Gladstone begins his narrative with an account of how he came to travel to Kansas. Chapters two through five recount his stay in Kansas. He then offers a brief background to how "anarchy and unrestrained lawlessness . . . reign throughout the territory." Gladstone quotes at length from the statutes passed by the so-called Bogus Legislature and refers to evidence gathered by the Congressional committee investigating voting irregularities. He continues in this expository vein with chapters on the geography and climate of Kansas, the range of its inhabitants, including an extended description of what he calls "proslavery men" and "free-soilers," and describes the domestic arrangements of Kansas settlers. In his description of Leavenworth, he also elaborates on commercial activities between settlers and Native Americans, and he visits a Sioux encampment near Fort Leavenworth.

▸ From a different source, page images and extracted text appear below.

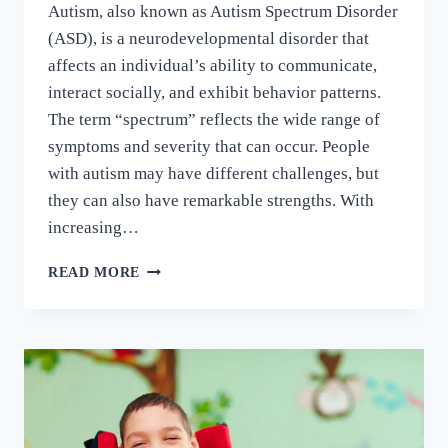
Autism, also known as Autism Spectrum Disorder
(ASD), is a neurodevelopmental disorder that
affects an individual’s ability to communicate,
interact socially, and exhibit behavior patterns.
The term “spectrum” reflects the wide range of
symptoms and severity that can occur. People
with autism may have different challenges, but
they can also have remarkable strengths. With
increasing…
READ MORE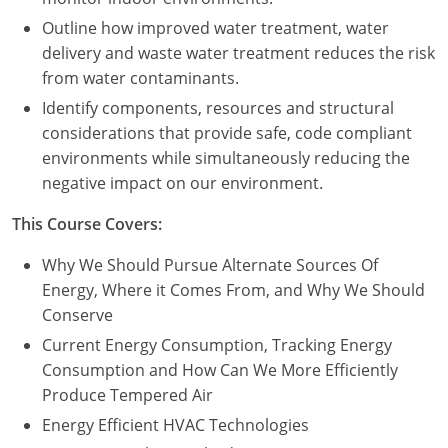
Outline how improved water treatment, water
delivery and waste water treatment reduces the risk
from water contaminants.
Identify components, resources and structural
considerations that provide safe, code compliant
environments while simultaneously reducing the
negative impact on our environment.
This Course Covers:
Why We Should Pursue Alternate Sources Of
Energy, Where it Comes From, and Why We Should
Conserve
Current Energy Consumption, Tracking Energy
Consumption and How Can We More Efficiently
Produce Tempered Air
Energy Efficient HVAC Technologies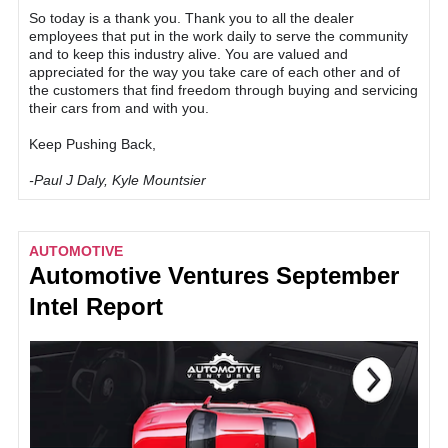
So today is a thank you. Thank you to all the dealer
employees that put in the work daily to serve the community
and to keep this industry alive. You are valued and
appreciated for the way you take care of each other and of
the customers that find freedom through buying and servicing
their cars from and with you.
Keep Pushing Back,
-Paul J Daly, Kyle Mountsier
AUTOMOTIVE
Automotive Ventures September
Intel Report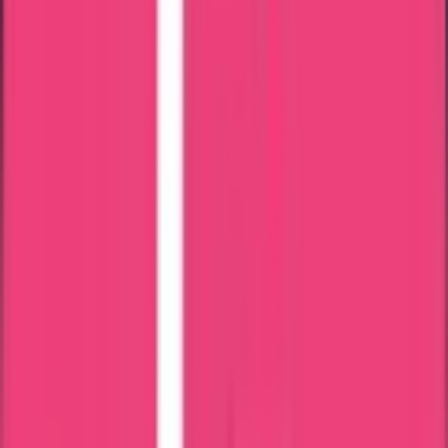
Verification
Main documents needed are:
SSLC Certificate
Degree Certificate
Registration Certificate
Passport-size photo
Renewal slip
All mark lists
Passport copy
Aadhar card
Mail ID & Phone Number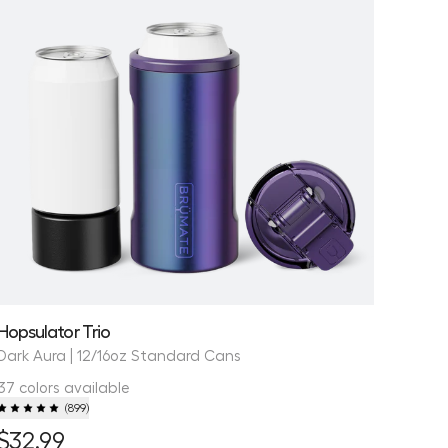
Hopsulator Trio
Dark Aura | 12/16oz Standard Cans
37 colors available
(
899
)
$32.99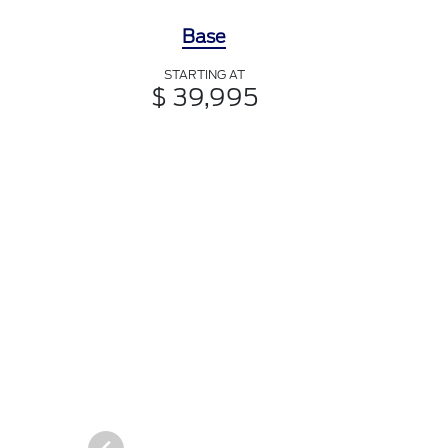
Base
STARTING AT
$ 39,995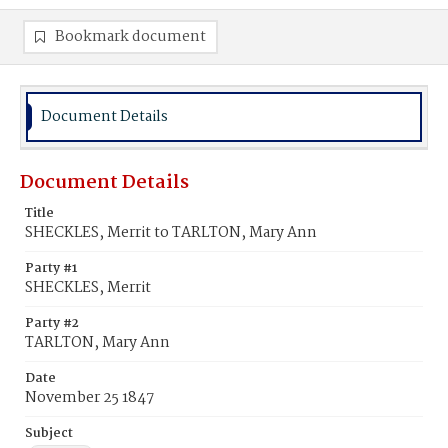
Bookmark document
Document Details
Document Details
Title
SHECKLES, Merrit to TARLTON, Mary Ann
Party #1
SHECKLES, Merrit
Party #2
TARLTON, Mary Ann
Date
November 25 1847
Subject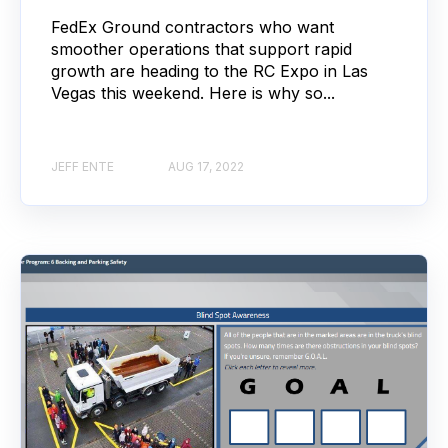
FedEx Ground contractors who want
smoother operations that support rapid
growth are heading to the RC Expo in Las
Vegas this weekend. Here is why so...
JEFF ENTE
AUG 17, 2022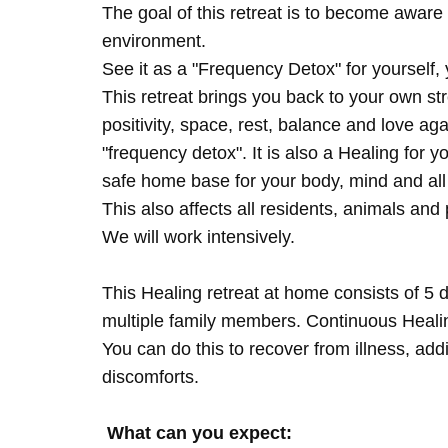
The goal of this retreat is to become aware 
environment.
See it as a "Frequency Detox" for yourself,
This retreat brings you back to your own s
positivity, space, rest, balance and love agai
"frequency detox". It is also a Healing for 
safe home base for your body, mind and all
This also affects all residents, animals and 
We will work intensively.
This Healing retreat at home consists of 5 
multiple family members. Continuous Healing
You can do this to recover from illness, add
discomforts.
What can you expect: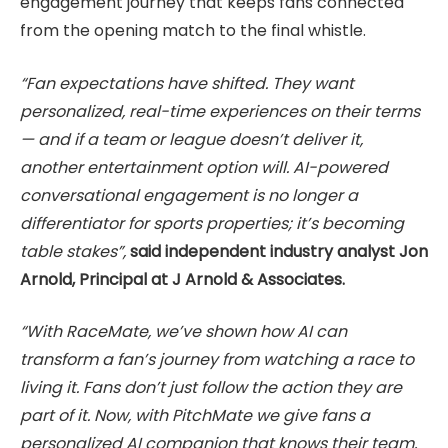
engagement journey that keeps fans connected
from the opening match to the final whistle.
“Fan expectations have shifted. They want
personalized, real-time experiences on their terms
— and if a team or league doesn’t deliver it,
another entertainment option will. AI-powered
conversational engagement is no longer a
differentiator for sports properties; it’s becoming
table stakes”,
said independent industry analyst Jon
Arnold, Principal at J Arnold & Associates.
“With RaceMate, we’ve shown how AI can
transform a fan’s journey from watching a race to
living it. Fans don’t just follow the action they are
part of it. Now, with PitchMate we give fans a
personalized AI companion that knows their team,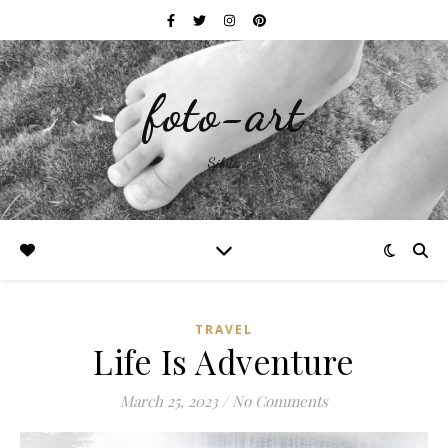
foto-art
Silvia
TRAVEL
Life Is Adventure
March 25, 2023
/
No Comments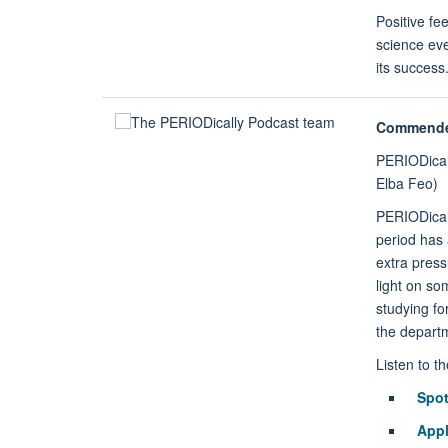
Positive fe
science ev
its success
Commend
PERIODical
Elba Feo)
PERIODical
period has 
extra pres
light on so
studying fo
the departm
Listen to t
Spot
Appl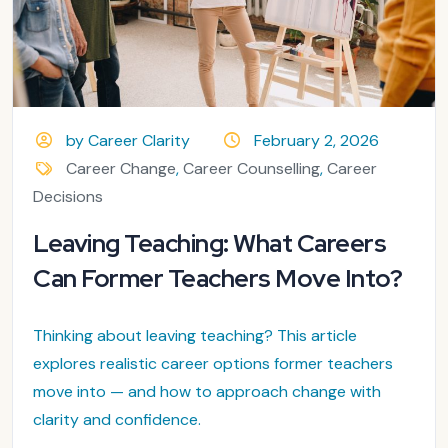
by Career Clarity
February 2, 2026
Career Change
,
Career Counselling
,
Career
Decisions
Leaving Teaching: What Careers
Can Former Teachers Move Into?
Thinking about leaving teaching? This article
explores realistic career options former teachers
move into — and how to approach change with
clarity and confidence.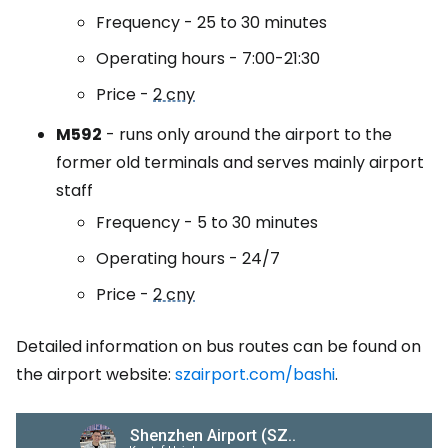
Frequency - 25 to 30 minutes
Operating hours - 7:00-21:30
Price -
2 cny
M592
- runs only around the airport to the
former old terminals and serves mainly airport
staff
Frequency - 5 to 30 minutes
Operating hours - 24/7
Price -
2 cny
Detailed information on bus routes can be found on
the airport website:
szairport.com/bashi
.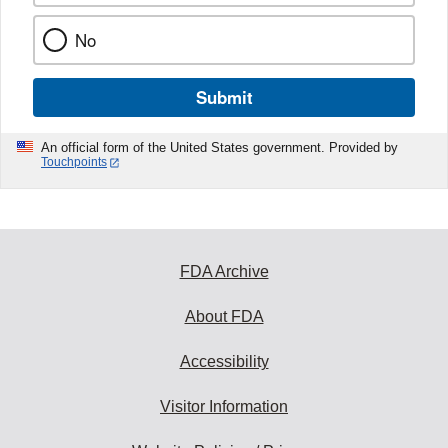
No
Submit
An official form of the United States government. Provided by
Touchpoints
FDA Archive
About FDA
Accessibility
Visitor Information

The last third of the narrative recapitulates the historical background and outlines the significant events that brought about the present circumstances in Kansas.

Questions for Reflection

Gladstone's letters have been characterized as unbiased and objective. This opinion or assertion might be ascribed to his status as a reporter from another country. Do you agree with this assertion? Is his report on Kansas Territory balanced? Should it be? If not, is it surprising since we learn in chapter four that Englishmen and Yankees are regarded with skepticism and hostility by Missourians and Southerners in general?